**** Exercise material
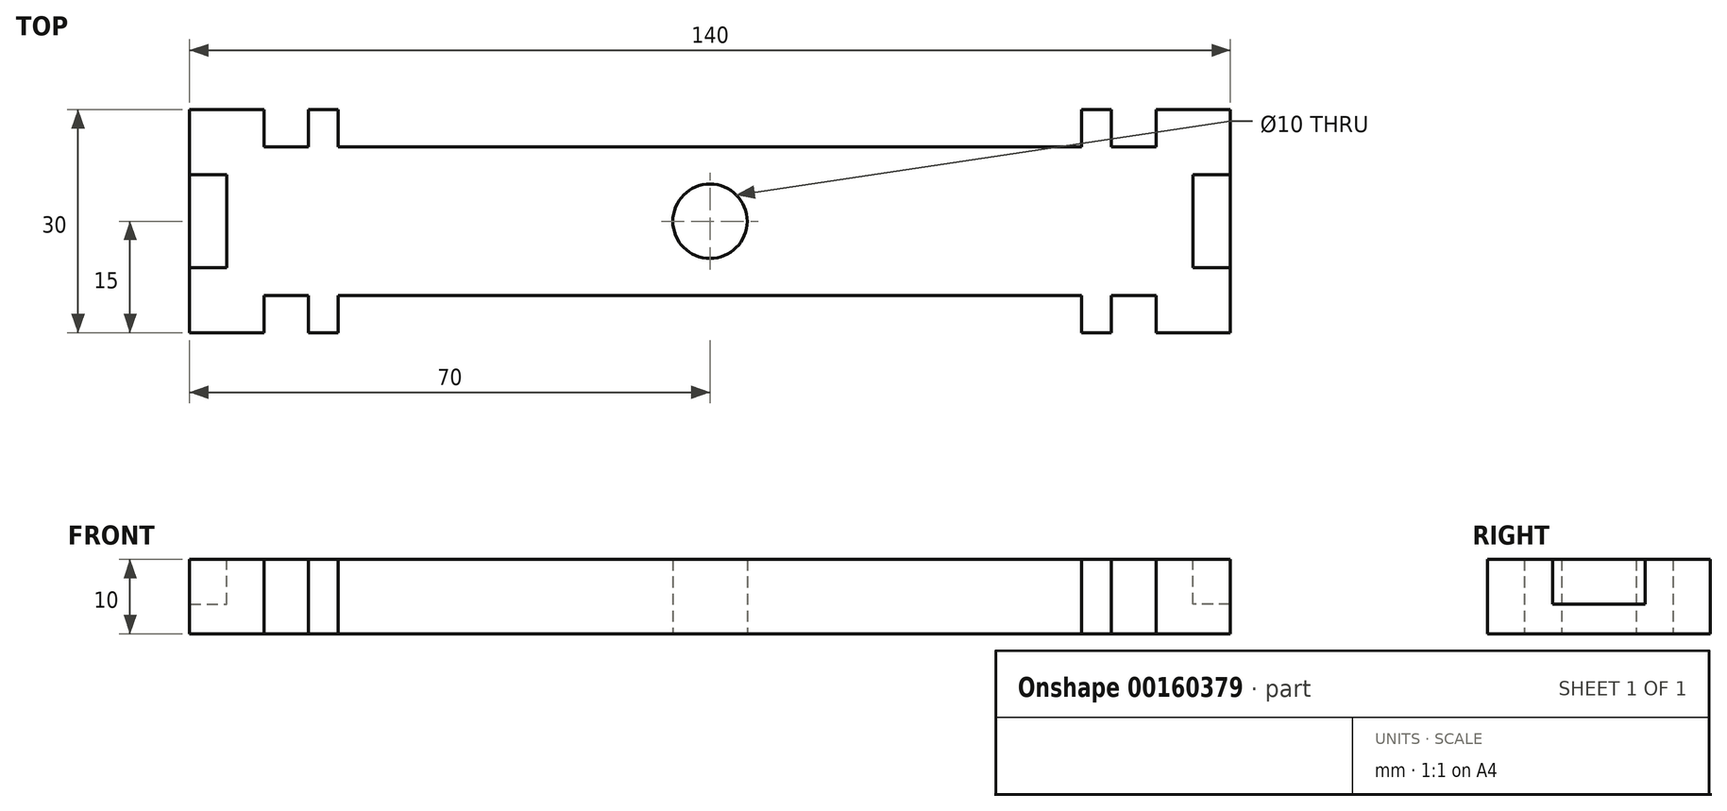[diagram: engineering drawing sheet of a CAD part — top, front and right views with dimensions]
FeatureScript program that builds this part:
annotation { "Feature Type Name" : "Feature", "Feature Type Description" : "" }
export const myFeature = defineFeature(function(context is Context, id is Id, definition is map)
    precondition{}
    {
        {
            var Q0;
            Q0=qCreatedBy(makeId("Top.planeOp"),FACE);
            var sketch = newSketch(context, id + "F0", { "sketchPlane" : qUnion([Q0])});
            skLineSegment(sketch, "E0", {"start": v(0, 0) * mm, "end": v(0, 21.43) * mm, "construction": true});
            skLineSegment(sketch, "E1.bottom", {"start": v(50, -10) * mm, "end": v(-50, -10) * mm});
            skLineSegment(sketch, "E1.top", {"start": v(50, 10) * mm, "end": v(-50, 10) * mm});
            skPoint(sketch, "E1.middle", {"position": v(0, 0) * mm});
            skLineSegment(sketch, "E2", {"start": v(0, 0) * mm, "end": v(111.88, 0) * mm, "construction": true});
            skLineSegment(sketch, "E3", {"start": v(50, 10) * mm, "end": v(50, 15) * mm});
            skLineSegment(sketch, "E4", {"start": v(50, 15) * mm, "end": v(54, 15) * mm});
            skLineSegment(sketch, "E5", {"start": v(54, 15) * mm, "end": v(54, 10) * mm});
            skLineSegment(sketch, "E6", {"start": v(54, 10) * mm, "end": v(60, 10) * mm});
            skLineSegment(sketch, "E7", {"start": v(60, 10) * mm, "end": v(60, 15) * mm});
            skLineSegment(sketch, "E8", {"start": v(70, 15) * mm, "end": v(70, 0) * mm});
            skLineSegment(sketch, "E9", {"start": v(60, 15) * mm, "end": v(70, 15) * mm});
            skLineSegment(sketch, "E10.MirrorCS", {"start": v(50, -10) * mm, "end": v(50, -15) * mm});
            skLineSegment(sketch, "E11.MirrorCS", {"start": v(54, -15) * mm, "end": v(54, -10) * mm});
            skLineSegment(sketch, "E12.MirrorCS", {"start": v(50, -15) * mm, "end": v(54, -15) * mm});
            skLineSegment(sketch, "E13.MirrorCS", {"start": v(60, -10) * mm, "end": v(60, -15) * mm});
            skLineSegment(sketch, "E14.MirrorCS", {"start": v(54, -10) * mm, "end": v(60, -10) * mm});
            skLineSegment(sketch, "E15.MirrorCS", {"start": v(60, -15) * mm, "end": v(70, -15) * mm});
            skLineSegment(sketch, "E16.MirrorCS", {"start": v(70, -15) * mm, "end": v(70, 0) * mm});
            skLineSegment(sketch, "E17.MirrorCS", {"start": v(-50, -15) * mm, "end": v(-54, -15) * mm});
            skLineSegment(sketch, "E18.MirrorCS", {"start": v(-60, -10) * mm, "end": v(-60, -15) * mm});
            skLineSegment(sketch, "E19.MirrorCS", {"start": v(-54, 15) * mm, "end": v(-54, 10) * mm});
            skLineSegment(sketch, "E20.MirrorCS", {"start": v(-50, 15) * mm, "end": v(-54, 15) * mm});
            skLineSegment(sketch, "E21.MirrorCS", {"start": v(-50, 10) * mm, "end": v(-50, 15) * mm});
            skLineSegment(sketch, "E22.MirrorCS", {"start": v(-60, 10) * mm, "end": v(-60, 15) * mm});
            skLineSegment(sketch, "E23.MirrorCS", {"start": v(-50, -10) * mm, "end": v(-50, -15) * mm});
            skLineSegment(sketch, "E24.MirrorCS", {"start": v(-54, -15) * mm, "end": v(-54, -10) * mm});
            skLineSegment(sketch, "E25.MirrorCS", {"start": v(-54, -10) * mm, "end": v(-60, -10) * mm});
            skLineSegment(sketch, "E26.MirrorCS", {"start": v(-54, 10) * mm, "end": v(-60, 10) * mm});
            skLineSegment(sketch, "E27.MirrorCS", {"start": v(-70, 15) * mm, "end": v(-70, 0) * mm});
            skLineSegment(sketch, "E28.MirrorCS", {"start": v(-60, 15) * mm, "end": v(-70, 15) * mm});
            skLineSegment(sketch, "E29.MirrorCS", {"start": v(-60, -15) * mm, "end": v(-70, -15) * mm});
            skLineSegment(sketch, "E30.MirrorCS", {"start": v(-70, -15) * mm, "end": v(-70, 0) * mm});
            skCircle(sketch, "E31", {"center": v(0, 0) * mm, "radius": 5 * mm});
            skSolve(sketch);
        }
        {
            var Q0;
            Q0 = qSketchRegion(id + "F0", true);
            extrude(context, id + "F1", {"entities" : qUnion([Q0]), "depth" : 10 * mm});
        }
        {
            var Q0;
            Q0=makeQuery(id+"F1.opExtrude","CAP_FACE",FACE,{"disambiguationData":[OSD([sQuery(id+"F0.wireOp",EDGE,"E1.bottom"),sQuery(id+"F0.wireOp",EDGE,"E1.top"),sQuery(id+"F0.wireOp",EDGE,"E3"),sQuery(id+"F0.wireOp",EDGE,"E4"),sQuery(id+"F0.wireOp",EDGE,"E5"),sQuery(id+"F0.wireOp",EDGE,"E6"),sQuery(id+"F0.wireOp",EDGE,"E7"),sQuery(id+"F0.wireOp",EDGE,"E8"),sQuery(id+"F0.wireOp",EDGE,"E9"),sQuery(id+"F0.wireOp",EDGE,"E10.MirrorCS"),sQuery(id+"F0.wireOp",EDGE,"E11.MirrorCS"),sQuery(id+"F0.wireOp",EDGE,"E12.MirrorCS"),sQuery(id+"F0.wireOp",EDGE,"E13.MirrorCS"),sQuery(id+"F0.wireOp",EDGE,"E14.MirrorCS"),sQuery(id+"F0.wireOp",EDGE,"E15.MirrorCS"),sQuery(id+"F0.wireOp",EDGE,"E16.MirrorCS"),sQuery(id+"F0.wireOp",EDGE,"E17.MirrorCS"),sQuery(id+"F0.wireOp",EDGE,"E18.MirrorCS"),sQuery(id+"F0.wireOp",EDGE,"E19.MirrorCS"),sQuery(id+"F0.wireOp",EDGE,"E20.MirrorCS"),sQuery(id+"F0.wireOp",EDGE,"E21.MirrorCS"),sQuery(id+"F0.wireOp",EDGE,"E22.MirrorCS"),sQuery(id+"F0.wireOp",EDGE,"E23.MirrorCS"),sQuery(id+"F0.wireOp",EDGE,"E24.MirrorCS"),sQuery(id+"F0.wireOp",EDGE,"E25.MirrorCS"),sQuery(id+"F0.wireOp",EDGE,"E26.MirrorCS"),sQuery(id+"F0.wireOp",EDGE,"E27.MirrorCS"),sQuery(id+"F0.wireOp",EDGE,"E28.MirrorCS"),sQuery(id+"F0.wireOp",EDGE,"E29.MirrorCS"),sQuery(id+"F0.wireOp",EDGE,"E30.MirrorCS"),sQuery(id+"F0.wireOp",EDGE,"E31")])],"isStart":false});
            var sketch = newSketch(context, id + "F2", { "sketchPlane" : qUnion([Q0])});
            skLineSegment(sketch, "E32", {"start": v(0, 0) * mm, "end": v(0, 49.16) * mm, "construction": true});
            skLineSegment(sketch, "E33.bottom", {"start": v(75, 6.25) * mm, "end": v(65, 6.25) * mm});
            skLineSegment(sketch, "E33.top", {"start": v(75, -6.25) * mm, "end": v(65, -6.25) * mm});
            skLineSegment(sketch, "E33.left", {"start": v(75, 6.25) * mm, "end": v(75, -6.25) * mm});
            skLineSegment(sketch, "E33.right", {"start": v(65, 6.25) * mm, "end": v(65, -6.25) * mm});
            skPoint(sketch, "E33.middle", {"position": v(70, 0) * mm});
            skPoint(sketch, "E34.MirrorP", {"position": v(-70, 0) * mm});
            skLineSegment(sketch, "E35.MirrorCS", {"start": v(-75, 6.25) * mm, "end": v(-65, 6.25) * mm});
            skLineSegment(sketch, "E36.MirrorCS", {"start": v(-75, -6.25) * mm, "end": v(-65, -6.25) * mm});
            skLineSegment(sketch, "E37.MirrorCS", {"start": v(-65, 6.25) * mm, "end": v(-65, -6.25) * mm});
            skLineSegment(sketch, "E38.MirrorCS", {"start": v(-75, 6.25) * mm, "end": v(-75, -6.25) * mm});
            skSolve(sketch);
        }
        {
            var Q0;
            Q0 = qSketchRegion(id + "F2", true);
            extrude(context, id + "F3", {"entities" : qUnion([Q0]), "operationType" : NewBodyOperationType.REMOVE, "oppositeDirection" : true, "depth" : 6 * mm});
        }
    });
********
→ **Given problem**
Output the lines from the start of the listing through the line containing "v(0, 21.43) *" as a JSON list of strings, one string per line, with blank lines skipped. Leave the pictures out of the answer.

→ **Answer for the task**
[
  "[diagram: engineering drawing sheet of a CAD part — top, front and right views with dimensions]",
  "FeatureScript program that builds this part:",
  "annotation { \"Feature Type Name\" : \"Feature\", \"Feature Type Description\" : \"\" }",
  "export const myFeature = defineFeature(function(context is Context, id is Id, definition is map)",
  "    precondition{}",
  "    {",
  "        {",
  "            var Q0;",
  "            Q0=qCreatedBy(makeId(\"Top.planeOp\"),FACE);",
  "            var sketch = newSketch(context, id + \"F0\", { \"sketchPlane\" : qUnion([Q0])});",
  "            skLineSegment(sketch, \"E0\", {\"start\": v(0, 0) * mm, \"end\": v(0, 21.43) * mm, \"construction\": true});"
]